If Mr. Farhi had taken the time to read these highly readable commentators, he would have come up with plenty of writers who were favorable, or at least serene, toward Donald Trump, now the president-elect. For instance, at the New York Post he would have come across Seth Lipsky and the aforementioned Mr. Buckley. At the Wall Street Journal he would have come across William J. McGurn — known as The Great McGurn — and the inimitable James Taranto. At the Washington Times he would have met Wes Pruden, Monica Crowley and, dare I mention him, me. Yet all three of us are listed every day on the Drudge Report.

At about the time that Mr. Farhi was preparing his fantasy, I was rereading my columns from the last few months, which were heroically published in The Washington Times, at Spectator.org, and various other places. I have not only been writing a pro-Trump column, but in at least a half-dozen, I predicted Mr. Trump’s ultimate victory, a point that was made by The New York Sun in an editorial called “Wrong, Wrong, Wrong?” I made that prediction for the last time one week before Black Tuesday. Why does not Mr. Farhi have a good laugh at my expense?

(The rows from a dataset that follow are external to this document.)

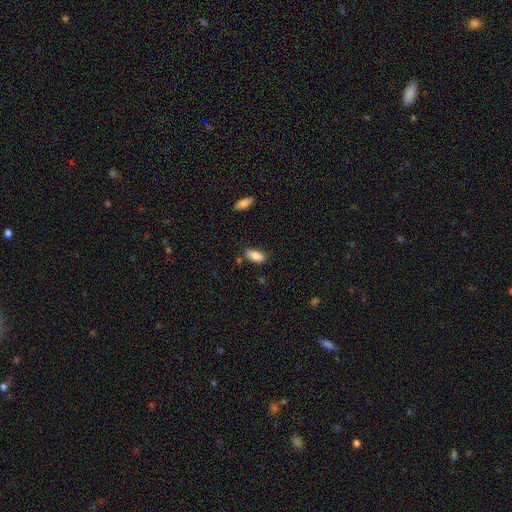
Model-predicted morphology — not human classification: Smooth or featured?
  - smooth: 86% *
  - star or artifact: 8%
  - featured or disk: 7%
How rounded?
  - in between: 90% *
  - cigar-shaped: 7%
  - round: 3%
Merging?
  - none: 72% *
  - minor disturbance: 20%
  - merger: 4%
  - major disturbance: 4%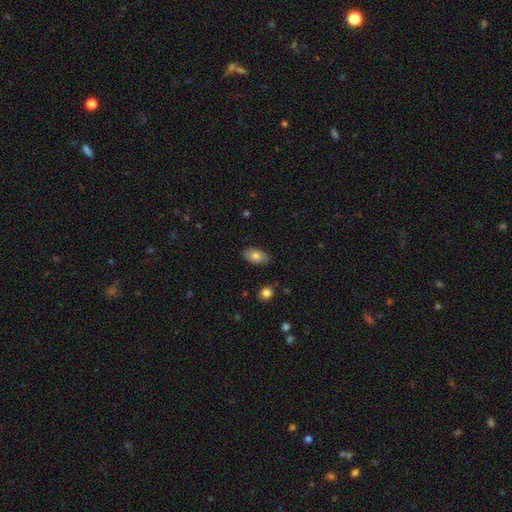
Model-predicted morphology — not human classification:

In these columns I wrote about flying with Donald on his campaign plane and covering the campaign, à la Teddy White. I weighed the numbers in the forthcoming race. I compared Donald Trump’s robust response to Hillary Clinton’s feeble thrusts. In the American Spectator, I also published writers who boldly spoke up for Mr. Trump, including Esther Goldberg, Jeffrey Lord, George Neumayr, and Mr. Buckley. (I also published anti-Trump pieces by such columnists as David Catron, Ross Kaminsky and William Murchison.) If Mr. Farhi’s editors wanted pro-Trump writers, they could have called me via that hoary old newspaperman’s contraption known as the telephone.